Solution Pattern - SQL Server Family - Creating a Dimension from Integration Layer Objects

This Solution Pattern shows how to create a dimension directly from integration layer objects — Hubs and Satellites — without an intermediate Point-In-Time (PIT) table, as a single layered SQL statement.

Maintaining a PIT table is worthwhile when a combination of Satellites is queried often, but it is not a prerequisite for delivery. A dimension can be assembled straight from the integration layer: the timeline construction that a PIT would otherwise pre-compute is simply performed inline, and a checksum comparison reduces the result to the records that represent genuine changes for the selected columns.

This keeps the presentation layer flexible — dimensions can be defined, adjusted, and virtualised without first refactoring helper structures.

This pattern applies when a time-variant dimension is needed and no PIT table exists (or is warranted) for the Hub it describes. It is well suited to virtualised delivery, where the dimension is a view over the integration layer.

The statement is a set of nested layers, each with one responsibility:

  • Combine all from timestamp values. The union of change moments across the participating objects forms the timeline, as in combining multiple time-variant objects.
  • Derive time periods. A LEAD per key closes each interval.
  • Integration layer column selection. The Hub and Satellites are joined point-in-time against the periods, and the dimension’s columns are selected.
  • Checksum preparation and comparison. A checksum across the selected columns is calculated and compared with the previous record per key, so only records that changed within the dimension’s column scope remain.
  • Final formatting. Column aliasing and final presentation-layer formatting, with the comparison filter applied.
/*******************************************************************************
* Data Engine Thinking
*******************************************************************************
*
* Purpose:
* - Structure for creating a dimension directly from integration layer
* objects, as a layered (virtual) statement.
*
* Disclaimer:
* - See disclaimer.md in the repository root. This is an illustrative
* structure; placeholders in angle brackets are generated from metadata.
*
******************************************************************************/
SELECT
<Final column formatting and aliasing>
FROM
(
SELECT
<Checksum comparison>
FROM
(
SELECT
<Checksum preparation>
FROM
(
SELECT
<Integration layer column selection>
FROM
(
SELECT
<Derive time periods>
FROM
(
<Combine all from timestamp values>
) Timestamps
) Timeperiods
JOIN <Integration layer objects>
) Timelines
) Calculate_Checksum
) Final
WHERE <Checksum comparison filter>
  • Generate the statement from metadata: the participating objects, the column selection, and the checksum definition all derive from the dimension’s mapping metadata.
  • Scope the checksum to the columns the dimension actually selects.

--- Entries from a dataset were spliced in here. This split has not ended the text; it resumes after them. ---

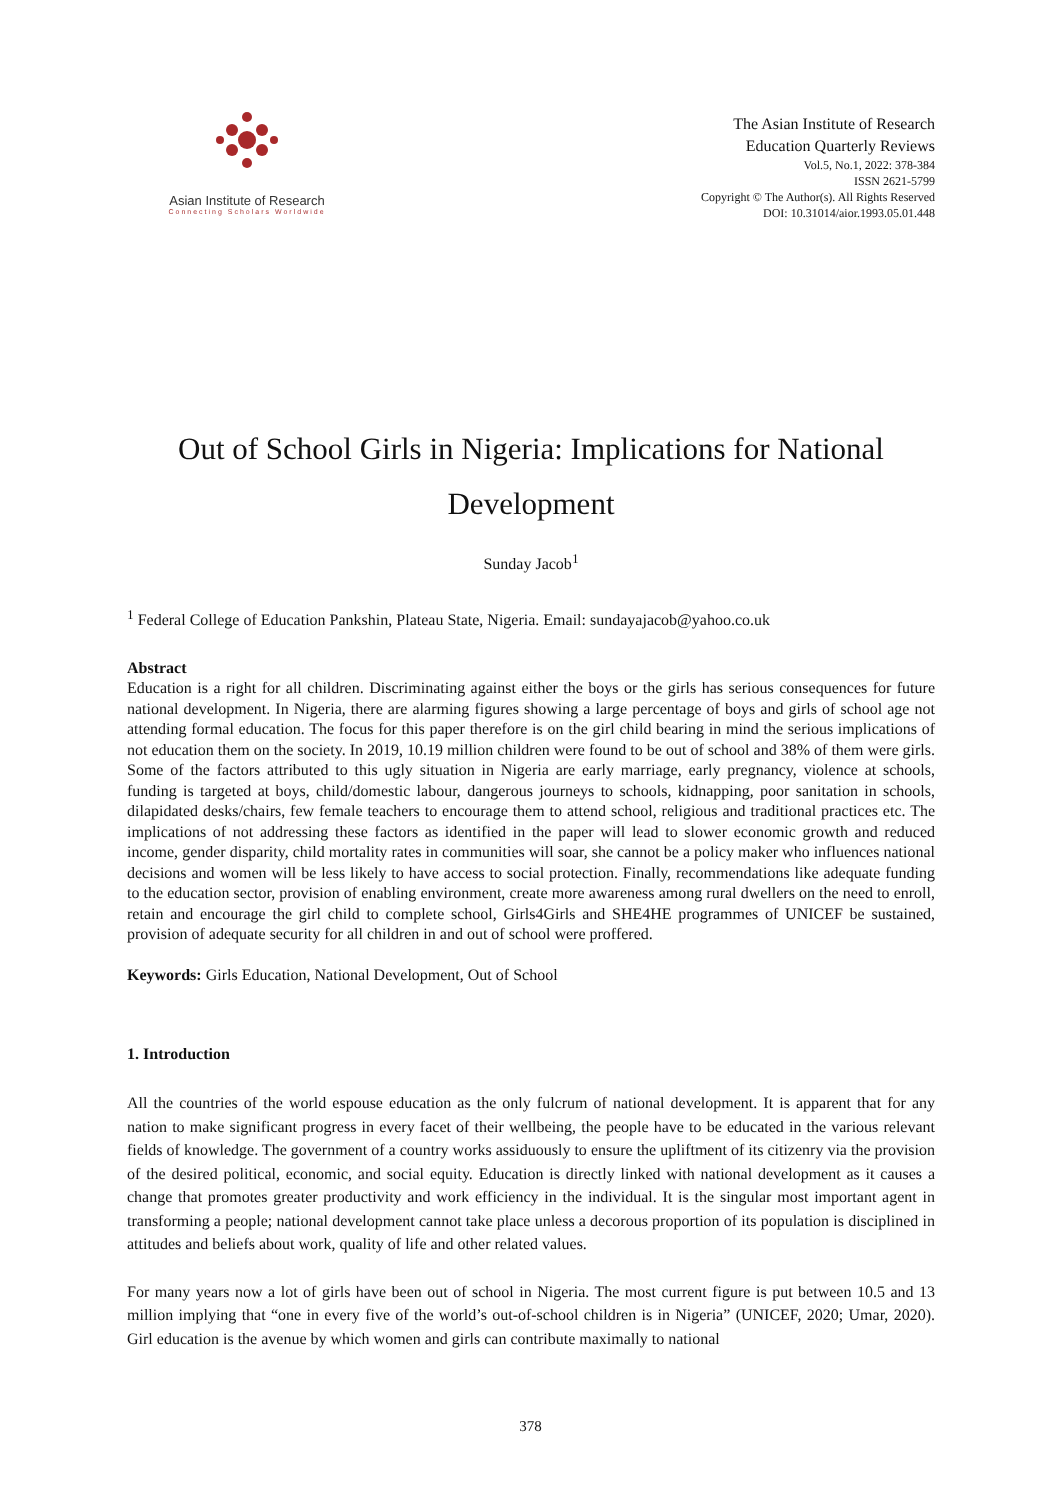Asian Institute of Research
Connecting Scholars Worldwide
The Asian Institute of Research
Education Quarterly Reviews
Vol.5, No.1, 2022: 378-384
ISSN 2621-5799
Copyright © The Author(s). All Rights Reserved
DOI: 10.31014/aior.1993.05.01.448
Out of School Girls in Nigeria: Implications for National Development
Sunday Jacob<sup>1</sup>
<sup>1</sup> Federal College of Education Pankshin, Plateau State, Nigeria. Email: sundayajacob@yahoo.co.uk
Abstract
Education is a right for all children. Discriminating against either the boys or the girls has serious consequences for future national development. In Nigeria, there are alarming figures showing a large percentage of boys and girls of school age not attending formal education. The focus for this paper therefore is on the girl child bearing in mind the serious implications of not education them on the society. In 2019, 10.19 million children were found to be out of school and 38% of them were girls. Some of the factors attributed to this ugly situation in Nigeria are early marriage, early pregnancy, violence at schools, funding is targeted at boys, child/domestic labour, dangerous journeys to schools, kidnapping, poor sanitation in schools, dilapidated desks/chairs, few female teachers to encourage them to attend school, religious and traditional practices etc. The implications of not addressing these factors as identified in the paper will lead to slower economic growth and reduced income, gender disparity, child mortality rates in communities will soar, she cannot be a policy maker who influences national decisions and women will be less likely to have access to social protection. Finally, recommendations like adequate funding to the education sector, provision of enabling environment, create more awareness among rural dwellers on the need to enroll, retain and encourage the girl child to complete school, Girls4Girls and SHE4HE programmes of UNICEF be sustained, provision of adequate security for all children in and out of school were proffered.
Keywords: Girls Education, National Development, Out of School
1. Introduction
All the countries of the world espouse education as the only fulcrum of national development. It is apparent that for any nation to make significant progress in every facet of their wellbeing, the people have to be educated in the various relevant fields of knowledge. The government of a country works assiduously to ensure the upliftment of its citizenry via the provision of the desired political, economic, and social equity. Education is directly linked with national development as it causes a change that promotes greater productivity and work efficiency in the individual. It is the singular most important agent in transforming a people; national development cannot take place unless a decorous proportion of its population is disciplined in attitudes and beliefs about work, quality of life and other related values.
For many years now a lot of girls have been out of school in Nigeria. The most current figure is put between 10.5 and 13 million implying that “one in every five of the world’s out-of-school children is in Nigeria” (UNICEF, 2020; Umar, 2020). Girl education is the avenue by which women and girls can contribute maximally to national
378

The time periods apply to the whole record, so narrowing the column selection creates adjacent duplicates — the checksum comparison is what compacts them away.
  • Keep the layers strictly nested as shown; each layer only references the previous one, which keeps the generated SQL predictable and debuggable.
  • Use the solution’s standard low-end and high-end timestamp defaults, and closed-open period semantics, throughout.
  • The same construction serves persisted and virtual dimensions; for a virtual dimension, deploy the statement as a view.
  • The timeline construction and checksum comparison run at query time. For frequently queried or heavily combined dimensions, a PIT table moves that work upstream — see Creating a Dimension from a PIT.
  • Because compacting is driven by the selected columns, changing the dimension’s column selection changes which records survive; the dimension is consistent for its definition, not a fixed subset of the integration layer.
  • Window functions and point-in-time joins over large Satellites benefit from supporting indexes on key and timestamp columns.
  • The dimension key concern is the same as for the PIT-based construction: runtime-generated keys are not stable across reloads unless persisted.